These last few months I've been delinquent in posting the current events of Bishop Hill. For the first time in nearly a decade I planted a huge garden filled with familiar floral friends and lots of new ones. I am a decade older now and a decade slower. Ouch. Our new patch of land was acquired last year and is conveniently located right next door to our family home on the west edge of Bishop Hill. What fun it has been easing back into the soil!
As much of this new garden is harvested and winterized, I plan to turn my attention back to filling this page with reports and insights into rural life I hope you find interesting. Living and working in Bishop Hill remains a great joy so more accounts on a variety of related projects and subjects will follow soon.
But for now, I offer my apologies to readers looking here for up-to-the-minute info regarding Bishop Hill. Instead, I direct you to these sources: Check out the Old Settles' Blog, the Arts Council Blog, and the BHHA website for all sorts of Bishop Hill activities and updates.
One of Bishop Hill's most important events in terms of attendance and permanence is our harvest festival. Since 1972, on the last weekend in September, Bishop Hill has celebrated Jordbruksdagarna (youd-brooks-DAH-ga-na), which is Swedish for "Earth Work Days." It was reported in this year's press release as hard to pronounce but easy to enjoy! So true.
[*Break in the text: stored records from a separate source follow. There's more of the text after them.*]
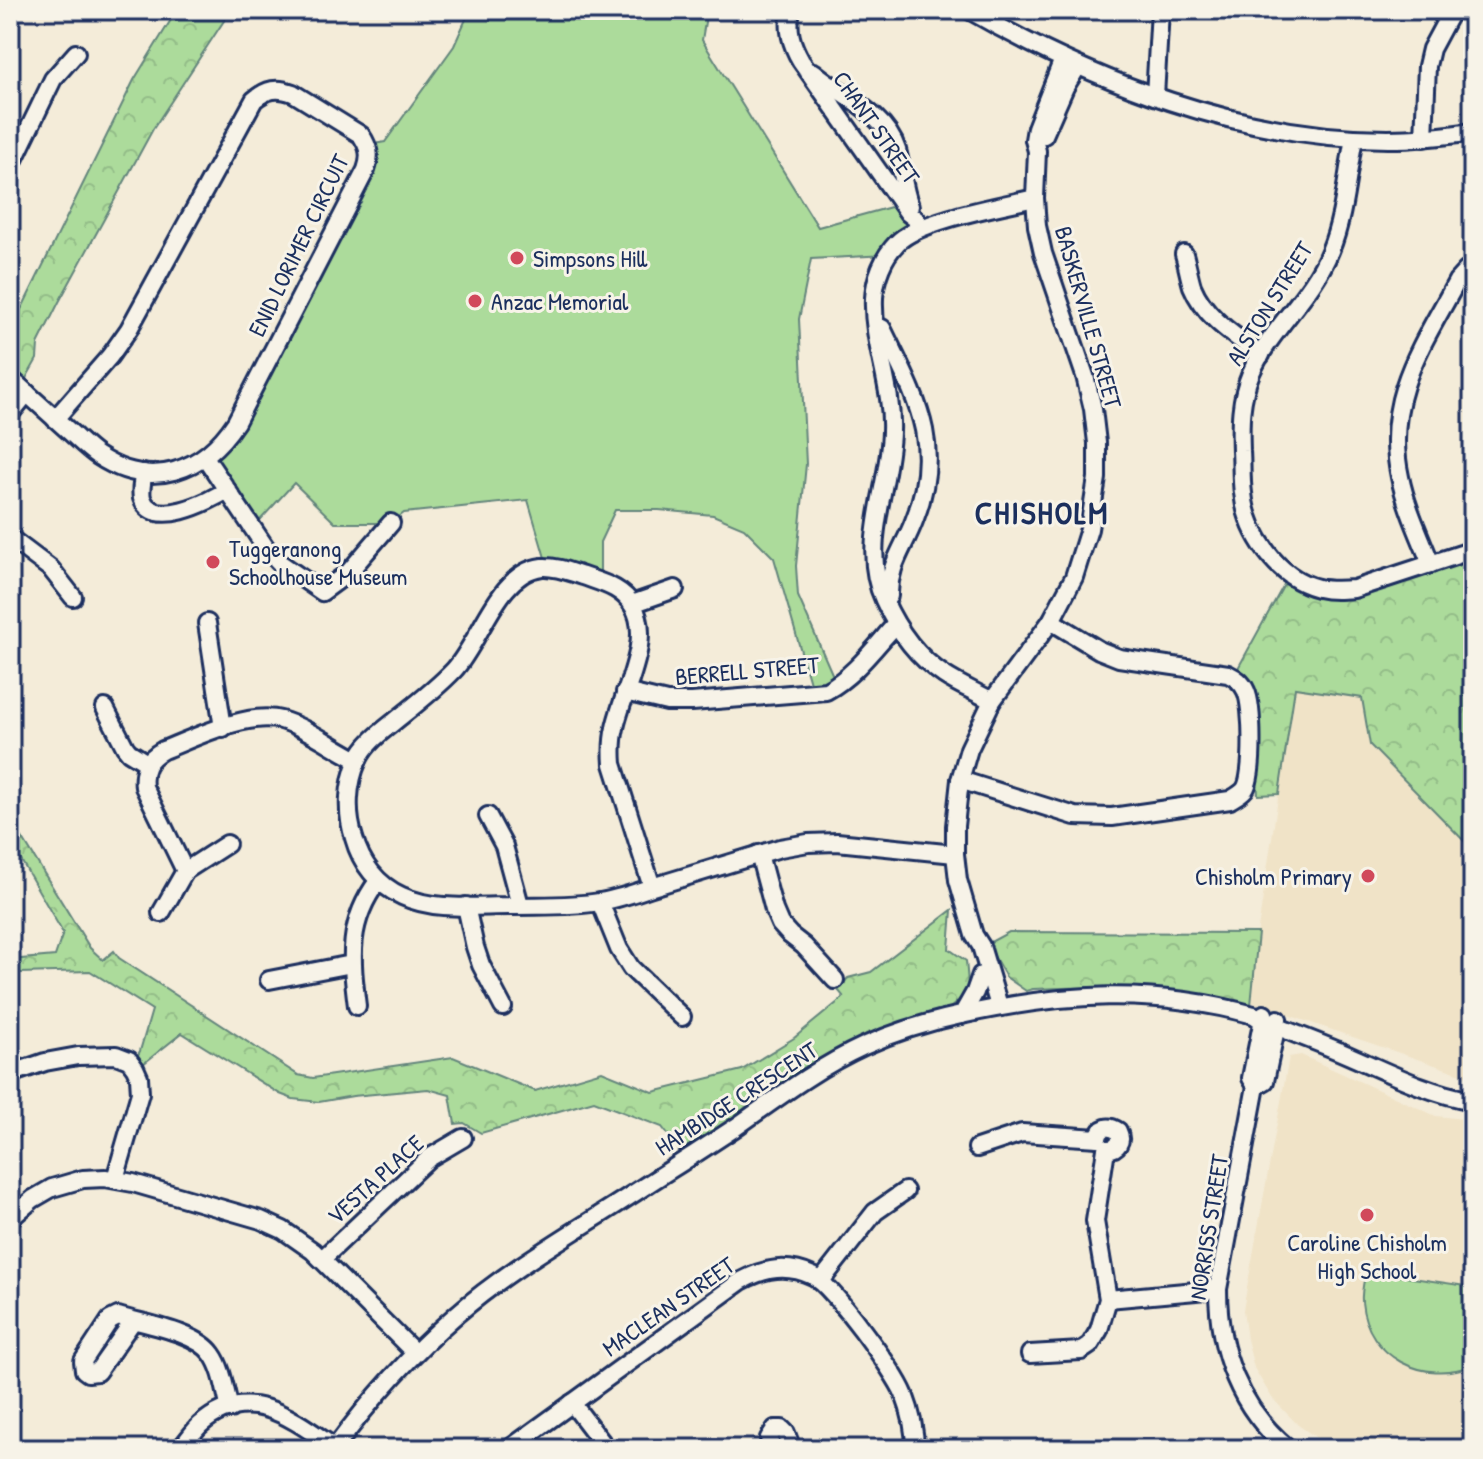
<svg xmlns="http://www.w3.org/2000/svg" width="1483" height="1459" viewBox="0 0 1483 1459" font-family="'Patrick Hand',sans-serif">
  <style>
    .built { fill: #f0e3c7 }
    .grass { fill: #acdb9b; stroke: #64857c; stroke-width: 2 }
    .forest { fill: url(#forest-crowns); stroke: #64857c; stroke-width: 2 }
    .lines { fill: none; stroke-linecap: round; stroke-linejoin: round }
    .minor-casing { stroke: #1b2f5e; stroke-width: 22 }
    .minor { stroke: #f7f3e8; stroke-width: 16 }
    .poi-dot { fill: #d1495b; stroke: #f7f3e8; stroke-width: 3 }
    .labels { text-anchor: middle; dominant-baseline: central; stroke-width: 6; stroke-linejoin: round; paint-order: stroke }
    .street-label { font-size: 24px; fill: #1b2f5e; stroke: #f7f3e8 }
    .poi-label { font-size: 24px; fill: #1b2f5e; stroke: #f7f3e8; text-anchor: start }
    .district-label { font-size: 32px; font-weight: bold; letter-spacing: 2px; fill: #1b2f5e; stroke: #f7f3e8 }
  </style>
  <defs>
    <pattern id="forest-crowns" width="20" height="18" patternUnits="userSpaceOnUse" patternTransform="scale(2)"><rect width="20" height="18" fill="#acdb9b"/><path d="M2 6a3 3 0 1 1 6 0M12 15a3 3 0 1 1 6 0" fill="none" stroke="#93bc88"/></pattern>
  </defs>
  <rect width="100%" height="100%" fill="#f4ecd9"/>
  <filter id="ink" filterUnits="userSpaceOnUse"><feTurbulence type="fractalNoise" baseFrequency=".0125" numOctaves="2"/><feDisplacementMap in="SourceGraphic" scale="16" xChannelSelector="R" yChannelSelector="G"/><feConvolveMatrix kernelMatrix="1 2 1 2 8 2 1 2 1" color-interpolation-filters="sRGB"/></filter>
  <g filter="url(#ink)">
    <g class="built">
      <polygon points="1295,687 1362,698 1370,745 1471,848 1468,904 1473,904 1473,1041 1467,1076 1247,1001"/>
      <polygon points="1301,1055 1436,1116 1473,1120 1473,1435 1433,1449 1333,1449 1298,1425 1272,1398 1254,1368 1247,1339 1243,1310 1289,1057"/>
    </g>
    <g class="grass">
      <polygon points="470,10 707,10 702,40 818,227 902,204 920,227 887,255 811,259 799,319 806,464 796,566 798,596 837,685 813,693 774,558 744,528 713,515 659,510 615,510 600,542 600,582 548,568 528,500 404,513 391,523 335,523 294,483 253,528 205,457 212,451 366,170 368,145 385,142 454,46"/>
      <path d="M1366,1271L1473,1287V1365C1424,1385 1367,1358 1362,1302C1361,1291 1364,1281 1366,1271Z"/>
    </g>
    <g class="forest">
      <polygon points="177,10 231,10 153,129 59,302 38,344 37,359 24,382 10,369 10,326 23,306 134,80"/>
      <polygon points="1473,558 1473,904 1468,904 1471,848 1370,745 1362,698 1295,688 1279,794 1258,795 1252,686 1237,670 1287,579 1320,593"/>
      <path d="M10,788L16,808L15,826L90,948L103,960L114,951L119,958L298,1075L313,1078L453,1057L535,1091L602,1071L653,1092L742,1070L794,1038L844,997L838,990L848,978L871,972L952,910L949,949L966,961C969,990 970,991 948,1010L770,1094L681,1152L662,1127L594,1101L481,1133L464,1123L455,1124L450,1095L428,1089L353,1096L319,1102L293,1099L280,1094L182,1033L138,1068L134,1062L140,1051L152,1010L90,971L20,973L10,969V960L55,956L63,933L10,841Z"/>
      <path d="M1009,932L1258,933L1251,1005C1180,984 1106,986 1033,989L1026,991L1006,977L987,944Z"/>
    </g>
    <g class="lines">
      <defs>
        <g id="minor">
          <path d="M791,10C787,29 791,44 801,61L908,213L917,220"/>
          <path d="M969,10C1094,82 1242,139 1388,139C1417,139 1445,136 1473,132"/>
          <path d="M814,72C842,96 885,113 897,150C902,168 903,188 910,206"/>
          <polyline points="1155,96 1160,10"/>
          <polyline points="1044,135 1065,87 1078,66"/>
          <path d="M1354,138C1347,174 1344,218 1330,251C1312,296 1270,329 1251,373C1240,399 1240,423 1241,451C1242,465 1241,479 1243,493C1247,533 1277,578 1318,588C1330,591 1342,590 1354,589L1473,550"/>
          <polyline points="1424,138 1427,66 1431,49 1452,10"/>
          <polyline points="10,168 53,79 76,53"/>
          <path d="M1184,254C1187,264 1189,276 1192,286C1205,318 1234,335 1261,355"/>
          <path d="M882,328C915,397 945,443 914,521C904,548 888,566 889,596"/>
          <path d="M10,378C30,396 50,414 70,432C79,440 88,449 98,456C151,491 203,472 236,422L366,170C371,156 369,147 361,135L293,93C277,87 267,89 254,100L129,329L110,356L55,419"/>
          <polyline points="10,414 27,393"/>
          <polyline points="205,457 266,548 280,563 322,592 348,573 391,523"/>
          <path d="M143,473C143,481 140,490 142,498C152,530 209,502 227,490"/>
          <polyline points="10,538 51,569 73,597"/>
          <path d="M1431,564C1420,536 1406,507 1400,477C1383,399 1422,346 1457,281L1467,270L1473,268"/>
          <polyline points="632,604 675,589"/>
          <polyline points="207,623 223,728"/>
          <path d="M625,692L667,702H692L826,691C854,676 875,647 896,624"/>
          <path d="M992,701C976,692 959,685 944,675C917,657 897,629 884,600C859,546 890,486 891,431C893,387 872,343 874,298C875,278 883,257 897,243C919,220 1001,206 1035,198"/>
          <polyline points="105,708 125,747 129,752 147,763"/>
          <path d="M960,780L1075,816L1112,817L1230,800C1235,797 1241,794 1245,789C1254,776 1253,706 1246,691C1242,682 1236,678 1228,674L1119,658L1099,650L1051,621"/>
          <polyline points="488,816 504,846 520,905"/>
          <polyline points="759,854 774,910 780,924 790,935 804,946 835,980"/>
          <path d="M185,871L144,787C142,770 147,759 163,750C194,738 248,711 281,720C306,727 334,748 358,760"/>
          <path d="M652,887C635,893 617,899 600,902C570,907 539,905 509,906C474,906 434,911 402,896C377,885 361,863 354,838C346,814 347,784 358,760C365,744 381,732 395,721C415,705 436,689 454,670C481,641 498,572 542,567C556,566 570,572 583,576C602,583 622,587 633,606C654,639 622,693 615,728C612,740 612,751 613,764L652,887L780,848L808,843L837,842L955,854"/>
          <polyline points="600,902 619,949 631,968 682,1017"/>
          <polyline points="466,906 475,947 481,965 503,1007"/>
          <polyline points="161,913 185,871 227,844"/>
          <polyline points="269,980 352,964"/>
          <path d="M357,1006C351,958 347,922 378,881"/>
          <polyline points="999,1006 981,946 974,935 958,880 955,854 955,826 960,780 969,749 992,701 1051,621 1074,577 1089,529 1097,478 1097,443 1093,409 1085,376 1043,253 1037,226 1035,198 1037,151 1034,140 1036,128 1063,59"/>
          <path d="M1264,1014L1251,1078L1256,1086L1218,1289C1218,1351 1240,1410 1289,1449"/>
          <polyline points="962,1015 975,992 981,975"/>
          <polyline points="10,1074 45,1062 78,1056 116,1055 129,1060 135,1068 139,1077 140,1093 115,1179"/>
          <polyline points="1256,1086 1265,1081 1278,1019"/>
          <path d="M1098,1138C1100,1127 1109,1125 1118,1131C1123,1141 1118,1150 1106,1149"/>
          <polyline points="977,1148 1022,1133 1098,1138"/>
          <polyline points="10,1219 33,1199 52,1188 83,1179 105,1178 133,1183 261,1220 283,1230 313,1251 415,1353"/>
          <polyline points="322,1259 429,1158 463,1138"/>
          <polyline points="821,1281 875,1212 905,1191"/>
          <polyline points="1108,1299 1218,1289"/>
          <path d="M133,1321L97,1372L88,1373L84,1370L83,1361L110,1320L118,1316C144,1324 197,1332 212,1354C223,1369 225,1391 230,1409"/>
          <polyline points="1030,1354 1081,1351 1090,1345 1099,1330 1108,1299 1095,1221 1106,1149"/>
          <polyline points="572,1403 607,1449"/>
          <path d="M180,1449C187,1441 193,1432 200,1425C248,1382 293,1419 335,1448"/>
          <path d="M334,1449C370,1400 410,1355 456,1315C511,1267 583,1227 645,1186C676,1166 706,1147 736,1127C777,1098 818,1067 864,1046C895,1032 928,1022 961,1015C1062,993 1153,987 1254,1015L1263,1021C1292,1033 1321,1043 1350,1056C1391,1074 1429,1093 1473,1101"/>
          <path d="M509,1449L741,1281C765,1268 787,1264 813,1276C833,1286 895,1372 904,1394C911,1412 915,1430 915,1449"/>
          <polyline points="773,1449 769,1438 775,1429 782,1429 786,1433 792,1449"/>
        </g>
      </defs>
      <use href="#minor" class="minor-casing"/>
      <use href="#minor" class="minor"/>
    </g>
  </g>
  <g class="poi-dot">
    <circle cx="517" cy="258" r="8"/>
    <circle cx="475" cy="301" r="8"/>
    <circle cx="213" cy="562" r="8"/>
    <circle cx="1368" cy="876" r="8"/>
    <circle cx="1367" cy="1215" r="8"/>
  </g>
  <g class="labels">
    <g class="street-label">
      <text transform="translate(877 127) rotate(55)">CHANT STREET</text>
      <text transform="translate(298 245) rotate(-64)">ENID LORIMER CIRCUIT</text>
      <text transform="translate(1269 303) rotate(-58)">ALSTON STREET</text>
      <text transform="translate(1089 317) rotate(74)">BASKERVILLE STREET</text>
      <text transform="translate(747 670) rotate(-5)">BERRELL STREET</text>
      <text transform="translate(736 1098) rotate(-33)">HAMBIDGE CRESCENT</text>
      <text transform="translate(375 1179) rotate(-42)">VESTA PLACE</text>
      <text transform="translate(1208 1227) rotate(-81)">NORRISS STREET</text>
      <text transform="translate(668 1306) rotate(-35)">MACLEAN STREET</text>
    </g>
    <g class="poi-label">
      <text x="533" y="258">Simpsons Hill</text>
      <text x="491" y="301">Anzac Memorial</text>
      <text x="229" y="548">Tuggeranong<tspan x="229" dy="28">Schoolhouse Museum</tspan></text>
      <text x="1352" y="876" text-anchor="end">Chisholm Primary</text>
      <text x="1367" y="1242" text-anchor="middle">Caroline Chisholm<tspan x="1367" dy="28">High School</tspan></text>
    </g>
    <g class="district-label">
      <text x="1042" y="512">CHISHOLM</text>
    </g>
  </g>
  <rect width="1483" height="1459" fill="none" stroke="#f7f3e8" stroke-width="40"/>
  <rect x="20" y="20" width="1443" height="1419" fill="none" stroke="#1b2f5e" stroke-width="3" filter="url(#ink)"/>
</svg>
As my family grows and grand-kids extend our circle, I find myself particularly grateful to be able to share this entertaining educational experience with them. I encourage others to do the same. Check out these hands-on kid-friendly activities behind the Colony Hotel this weekend: They include sorghum pressing and cooking, corn shelling, brick making, corn husk doll making and apple cider pressing. The Burns Boosters 4-H club will host a petting zoo in the Park, Saturday 10am to 4pm and Sunday 10am to 4pm.